SELECTED EXCERPT:
▼▼▼
A Choral Festival on the Verge of Two Continents
Andrea Angelini, ICB Managing Editor, choral conductor and teacher
Ekaterinburg rides the line of the recognised border between Europe and Asia, placing it in a unique location as a transcontinental city. Dividing the largest landmasses in the world, Europa and Asia, the Ekaterinburg area boasts monuments celebrating the meeting of East and West.
I arrived at Koltsovo airport on a early flight out of Helsinki. Just like in old movies featuring Hawaii, where arriving passengers are greeted by locals in hula skirts, I expected to be greeted in Ekaterinburg with a bowl of borsch and shot of vodka. Incidentally, I did not see any Russian drinking vodka during my entire trip. Maria and Anna, who were waiting in the arrival hall, drove me to my hotel, just in front of a very busy railway station. My first impressions of the city were the familiar ones: trams and trolleybuses, Soviet-style block apartments, construction works, and there was even a tent at the end of the street selling Uzbek food. Going beyond the familiar signs and wonders I began to encounter some surprises. First were the businesses. Banks and fur shops are the on almost every corner, Gucci and Givenchy stores…Next were the people: warm inside and very gentle, ready to help you on every occasion.
The International Choral Festival and Competition Eurasia Cantat (this was the second year) is in the international scene quite a new event. It would be all too easy to complain. Instead I was pleasantly surprised to see that entire organization, at whose summit sit Helena Bartnovskaya and Natalia Egorova, worked like a Swiss watch.
I was really impressed by the venues of the competition. All the categories of the competition took place in the historic and quite fascinating concert hall of the Ekaterinburg Conservatoire of Music. The closing ceremony was held in a splendid and capacious cultural centre, with a huge stage, plenty of backstage facilities and comfortable seating. Between one event and the next there was also time for some official meetings with the city officials, who thanked the organizers of the festival for their dedication and commitment.
▲▲▲
[Stored records]
▼▼▼
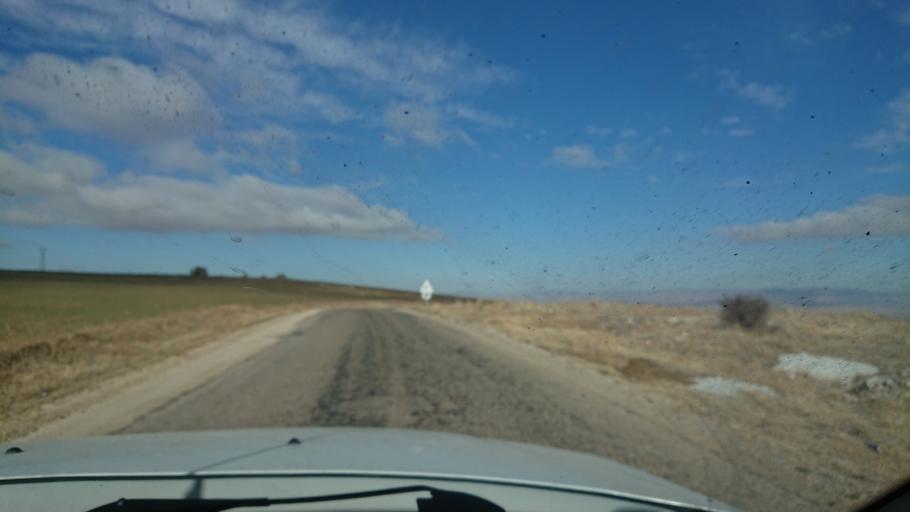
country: TR
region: Aksaray
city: Agacoren
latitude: 38.8393
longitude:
▲▲▲
List every person named in the article about the Ekaterinburg choral festival. The geolocation material is not needed here.

Andrea Angelini, Maria, Anna, Helena Bartnovskaya, Natalia Egorova